Infection by pathogens that range from parasites to bacteria elicits vigorous antibody responses critical for host protection. It is clear that optimal humoral immune responses depend on T follicular helper (TFH) cells, lymphatic endothelial cells (LECs), and follicular dendritic cells (FDCs), which are subsets of immune cells that form direct, or cognate, interactions with B cells in secondary lymphoid organs to promote germinal center formation, isotype class-switching, and affinity maturation of the B cell receptor. While these cell types have recently been well-characterized, there remains a dearth of knowledge about the role of cytokines in driving their maintenance and expansion under both homeostatic and inflammatory conditions. Dr. Fairfax’s lab recently identified a role for IL-4 in the homeostatic maintenance of both FDCs and LECs in peripheral lymph nodes, as well as their expansion following immunization with both SEA and tetanus/diphtheria.

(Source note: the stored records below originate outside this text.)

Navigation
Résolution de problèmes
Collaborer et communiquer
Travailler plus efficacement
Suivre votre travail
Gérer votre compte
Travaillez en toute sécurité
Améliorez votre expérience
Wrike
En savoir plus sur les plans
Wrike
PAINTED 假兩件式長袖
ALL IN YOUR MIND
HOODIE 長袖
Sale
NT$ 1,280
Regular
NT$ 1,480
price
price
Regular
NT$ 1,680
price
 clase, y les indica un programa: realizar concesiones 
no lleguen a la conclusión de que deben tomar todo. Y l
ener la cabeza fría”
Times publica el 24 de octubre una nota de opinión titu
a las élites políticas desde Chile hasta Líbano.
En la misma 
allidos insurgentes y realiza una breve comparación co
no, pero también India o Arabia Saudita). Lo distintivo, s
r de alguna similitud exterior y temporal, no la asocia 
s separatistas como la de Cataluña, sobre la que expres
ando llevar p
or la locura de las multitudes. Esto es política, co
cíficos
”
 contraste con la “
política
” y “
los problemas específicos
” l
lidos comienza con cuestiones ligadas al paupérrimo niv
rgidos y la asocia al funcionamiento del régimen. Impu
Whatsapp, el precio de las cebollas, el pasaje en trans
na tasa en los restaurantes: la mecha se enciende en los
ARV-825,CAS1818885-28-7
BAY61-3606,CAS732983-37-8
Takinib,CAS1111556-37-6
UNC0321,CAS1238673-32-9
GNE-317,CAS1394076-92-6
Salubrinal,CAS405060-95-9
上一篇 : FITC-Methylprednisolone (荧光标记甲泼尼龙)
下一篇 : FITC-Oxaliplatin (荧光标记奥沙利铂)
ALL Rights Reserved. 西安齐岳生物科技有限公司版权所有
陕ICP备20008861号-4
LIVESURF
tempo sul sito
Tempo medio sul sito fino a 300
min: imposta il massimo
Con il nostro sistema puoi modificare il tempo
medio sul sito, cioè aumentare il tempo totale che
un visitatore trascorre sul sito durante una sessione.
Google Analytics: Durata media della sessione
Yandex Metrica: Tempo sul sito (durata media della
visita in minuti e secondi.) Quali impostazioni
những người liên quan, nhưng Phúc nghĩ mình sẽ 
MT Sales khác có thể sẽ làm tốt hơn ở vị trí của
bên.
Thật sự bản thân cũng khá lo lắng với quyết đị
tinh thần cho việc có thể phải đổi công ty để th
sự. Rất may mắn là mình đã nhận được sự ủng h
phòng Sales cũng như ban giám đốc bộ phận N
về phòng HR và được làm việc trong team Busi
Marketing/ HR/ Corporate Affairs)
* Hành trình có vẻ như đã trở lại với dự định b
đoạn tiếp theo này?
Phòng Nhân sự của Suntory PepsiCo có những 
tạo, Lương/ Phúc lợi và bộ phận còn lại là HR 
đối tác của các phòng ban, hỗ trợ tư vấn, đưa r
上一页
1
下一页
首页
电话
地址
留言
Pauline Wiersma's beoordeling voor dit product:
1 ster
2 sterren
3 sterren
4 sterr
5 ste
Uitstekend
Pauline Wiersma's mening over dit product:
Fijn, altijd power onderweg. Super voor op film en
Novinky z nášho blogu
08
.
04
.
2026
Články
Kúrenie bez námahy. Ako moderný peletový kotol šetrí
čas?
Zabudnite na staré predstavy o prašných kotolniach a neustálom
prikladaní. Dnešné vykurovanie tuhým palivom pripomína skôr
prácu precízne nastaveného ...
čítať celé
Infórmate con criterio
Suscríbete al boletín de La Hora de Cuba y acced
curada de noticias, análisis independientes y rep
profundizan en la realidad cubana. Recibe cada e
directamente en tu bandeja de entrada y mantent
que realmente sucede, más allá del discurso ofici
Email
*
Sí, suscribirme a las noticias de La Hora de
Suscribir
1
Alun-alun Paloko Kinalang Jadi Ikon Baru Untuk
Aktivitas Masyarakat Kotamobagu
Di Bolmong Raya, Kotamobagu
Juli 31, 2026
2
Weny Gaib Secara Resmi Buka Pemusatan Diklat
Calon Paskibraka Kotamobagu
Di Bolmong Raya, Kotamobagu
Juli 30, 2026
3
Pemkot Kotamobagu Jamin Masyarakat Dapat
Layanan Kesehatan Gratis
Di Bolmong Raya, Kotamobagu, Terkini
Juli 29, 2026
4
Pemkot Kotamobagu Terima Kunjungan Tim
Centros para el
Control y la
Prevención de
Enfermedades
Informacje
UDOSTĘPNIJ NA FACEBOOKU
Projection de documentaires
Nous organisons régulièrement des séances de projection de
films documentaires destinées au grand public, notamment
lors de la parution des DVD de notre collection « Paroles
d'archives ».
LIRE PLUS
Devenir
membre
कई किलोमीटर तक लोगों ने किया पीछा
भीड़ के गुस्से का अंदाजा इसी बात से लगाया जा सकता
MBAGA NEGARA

An increasing body of literature has established an inverse correlation between chronic helminth infections (e.g., trematodes, roundworms) and inflammatory diseases such as asthma, inflammatory bowel disease, and, importantly, metabolic syndrome and diabetes. Murine models of Schistosoma mansoni infection have demonstrated that both patent infection and exposure to SEA leads to lower levels of total serum cholesterol and a beneficial increase in the ratio of HDL to LDL cholesterol, reducing atherogenesis and plaque size in the ApoE CVD/atherosclerosis model. Despite strong evidence that a history of Schistosome infection exerts a protective effect against the development of metabolic syndrome, obesity, and CVD, a major gap exists in our understanding of the mechanism(s) underlying this protection. We have recently identified that S. mansoni infection induces profound transcriptional alterations in global metabolic pathways of hepatic macrophages, including changes to phospholipid and cholesterol metabolism, as well as, amino acid biosynthesis and glucagon signaling. Dr. Fairfax’s future work will focus on establishing the heritability of S. mansoni induced metabolic changes in the monocyte/macrophage lineage, and their ability to protect from metabolic disorders. Her long-term goal for this area of research is to use schistosome infection as a tool to identify novel immunological pathways for treatment of insulin resistance and atherosclerosis.